— Extrait —

▼

Depuis le 27 septembre, des affrontements militaires ont lieu dans la région du Haut-Karabakh au Sud-Caucase entre les troupes de l’auto-proclamée République d’Artsakh, soutenues par l’Arménie, et l’armée azérie. Malgré la négociation de deux cessez-le-feux humanitaires, les combats par bombardements, missiles et drones se poursuivent. Les deux camps s’accusent mutuellement d’avoir violé ces trêves et s’enlisent dans une guerre d’une complexité réelle. La difficulté d’appréhender ce conflit s’explique par plusieurs facteurs.
Un conflit territorial de longue date
Tout d’abord, son origine est très ancienne et nécessite de se plonger dans l’histoire de la région, au-delà des récits nationaux produits par les deux belligérants. Il s’agit alors de se défaire des biais que ces derniers peuvent présenter afin d’appréhender la situation actuelle dans son intégralité.
Dans les années 1920, Joseph Staline décide de former trois républiques soviétiques dans le Sud du Caucase : la Géorgie, l’Arménie et l’Azerbaïdjan. Il trace les frontières selon la politique du « diviser pour mieux régner ». Le Haut-Karabakh, région principalement montagneuse et peuplée à 94% d’Arméniens, est alors rattachée à l’Azerbaïdjan. En 1988, alors que l’Azerbaïdjan et l’Arménie sont encore des républiques soviétiques, le Haut-Karabakh demande son rattachement à l’Arménie. Cette demande est évidemment rejetée par Bakou, mais également par Mikhaïl Gorbatchev. En 1991, l’URSS s’effondre et les anciennes républiques soviétiques deviennent indépendantes. Le Haut-Karabakh fait alors sécession et la guerre débute contre l’Azerbaïdjan. Au terme d’une guerre interethnique provoquant la mort de plus de 25 000 personnes, le Haut-Karabakh, soutenu par l’Arménie, obtient son indépendance et proclame la République d’Artsakh en 1994. Elle n’est cependant pas reconnue internationalement.
Depuis, l’Arménie et l’Azerbaïdjan sont en tension permanente. La ligne de front est restée figée et connaît des flambées de violences ponctuelles. Chaque pays est convaincu d’être dans son bon droit, puisque chacun se revendique d’un principe du droit international. Alors que le principe d’intégrité territoriale est revendiqué par l’Azerbaïdjan, l’Arménie et la République d’Artsakh en appellent au principe d’autodétermination des peuples, craignant un nettoyage ethnique de la région à l’image du Nakhitchevan1Ardillier-Carras Françoise, « Sud-Caucase : conflit du Karabagh et nettoyage ethnique », Bulletin de l’Association de géographes français, 83e année, 2006-4 ( décembre), pp. 409-432. P.414. ; https://www.persee.fr/doc/bagf_0004-5322_2006_num_83_4_2527. En 2016, les combats reprennent de nouveau. Cette « Guerre des Quatre Jours » a notamment donné lieu aux accords de 2018 et 2019, rouvrant pour la première fois depuis quinze ans les lignes de communication directe entre le personnel de sécurité et les représentants politiques de Bakou et d’Erevan. Ces progrès diplomatiques n’ont en revanche pas empêché de nouveaux affrontements à la frontière en juillet 2020, durcissant plus encore les attitudes rivales concernant le Haut-Karabakh.

▲

— Consigne —
Énumérez les républiques soviétiques que Joseph Staline décide de former dans le Sud du Caucase d'après l'extrait.

— Données fournies —
▼

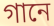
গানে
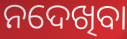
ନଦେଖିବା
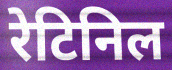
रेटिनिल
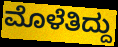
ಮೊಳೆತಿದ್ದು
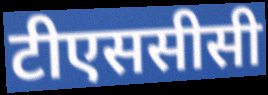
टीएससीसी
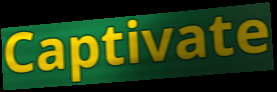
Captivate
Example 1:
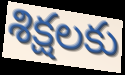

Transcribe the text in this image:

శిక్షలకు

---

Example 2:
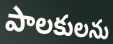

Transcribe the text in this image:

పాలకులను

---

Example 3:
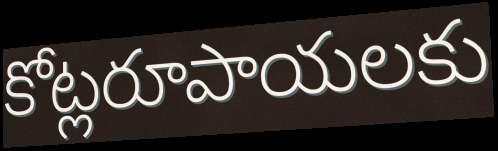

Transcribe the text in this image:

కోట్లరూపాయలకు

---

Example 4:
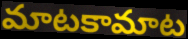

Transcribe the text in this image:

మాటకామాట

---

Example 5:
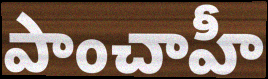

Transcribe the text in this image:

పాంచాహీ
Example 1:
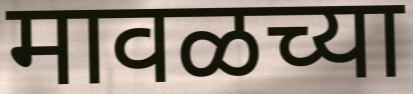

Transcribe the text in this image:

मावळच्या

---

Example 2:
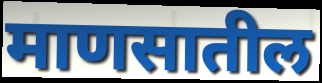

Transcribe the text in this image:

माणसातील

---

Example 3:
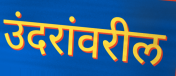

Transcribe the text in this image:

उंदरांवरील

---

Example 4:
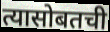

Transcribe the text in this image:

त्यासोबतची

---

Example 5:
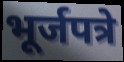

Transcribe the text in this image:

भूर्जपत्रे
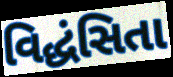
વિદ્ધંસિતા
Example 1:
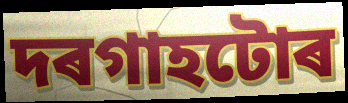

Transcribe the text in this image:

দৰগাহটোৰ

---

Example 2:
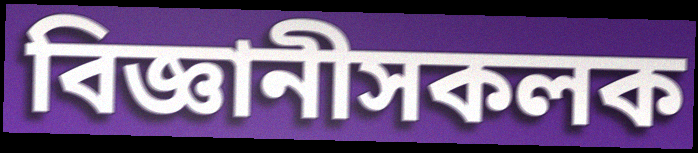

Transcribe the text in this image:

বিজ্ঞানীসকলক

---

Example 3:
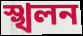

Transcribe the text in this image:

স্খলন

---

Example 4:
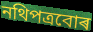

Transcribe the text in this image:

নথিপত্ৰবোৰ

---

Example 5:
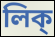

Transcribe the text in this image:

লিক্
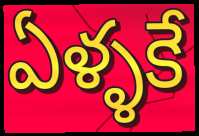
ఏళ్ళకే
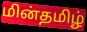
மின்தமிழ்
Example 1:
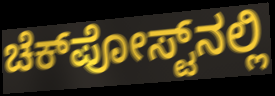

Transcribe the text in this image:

▲

— Réponse attendue —
La Géorgie, l'Arménie et l'Azerbaïdjan.